Increasing consumption and declining production in developed countries has meant that our petrol prices are increasingly dictated by Saudi Arabia and Russia. In recent months, they have decided to cut back production, creating global oil shortages and making you pay more for petrol.
There is no need for us to hand over the control of our energy security to these dictatorial regimes. Australia remains an unexplored land of resource riches. Our best geologists at Geoscience Australia estimate that there could be 1 trillion barrels of oil in north Western Australia. Not all of this will be recoverable but there could easily be enough there to rival the oilfields of Texas.
The Beetaloo Basin in the Northern Territory could also contain liquid fuels and it is Australia’s first producing shale basin.
When the LNP were in Government we funded exploration of our resources to find out what we have, and to try and attract the commercial investment that could recreate our energy independence.

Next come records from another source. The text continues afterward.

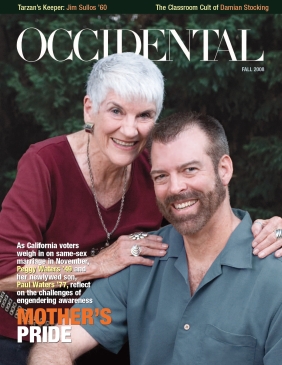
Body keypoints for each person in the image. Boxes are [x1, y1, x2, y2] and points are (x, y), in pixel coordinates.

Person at [0, 54, 280, 365]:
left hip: (108, 328)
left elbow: (200, 213)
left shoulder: (155, 171)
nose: (130, 130)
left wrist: (268, 229)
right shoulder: (46, 164)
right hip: (27, 330)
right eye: (116, 111)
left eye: (144, 115)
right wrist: (95, 265)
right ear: (89, 109)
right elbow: (4, 270)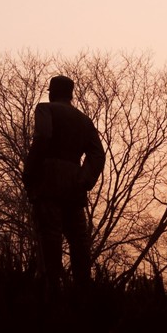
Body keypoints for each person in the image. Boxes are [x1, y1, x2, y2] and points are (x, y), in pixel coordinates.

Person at [23, 75, 105, 299]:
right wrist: (84, 179)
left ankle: (52, 290)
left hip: (48, 180)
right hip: (74, 187)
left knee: (50, 237)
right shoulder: (84, 120)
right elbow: (98, 155)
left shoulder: (45, 109)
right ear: (70, 94)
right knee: (79, 241)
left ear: (51, 92)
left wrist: (29, 171)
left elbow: (43, 136)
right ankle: (83, 291)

The new Labor Government scrapped these initiatives in its first budget and instead funded tax concessions for electric vehicles. These concessions are only useful to rich people who pay high taxes. Poorer Australians struggling with the price of petrol have been offered nothing by the new Labor Government.
Australia developed the Bass Strait on the back of generous support for offshore drilling from the Menzies Government. This support attracted the world’s most renowned geologist from America, Lewis Weeks, and he immediately identified the Bass Strait as the place to drill.
We need to help support a new era of oil discovery if we want to provide any cost of living relief to Australian families. The demand for oil is going nowhere so if we do not increase the supply to match, the price of petrol will just keep going up and up, whether the PM notices it or not.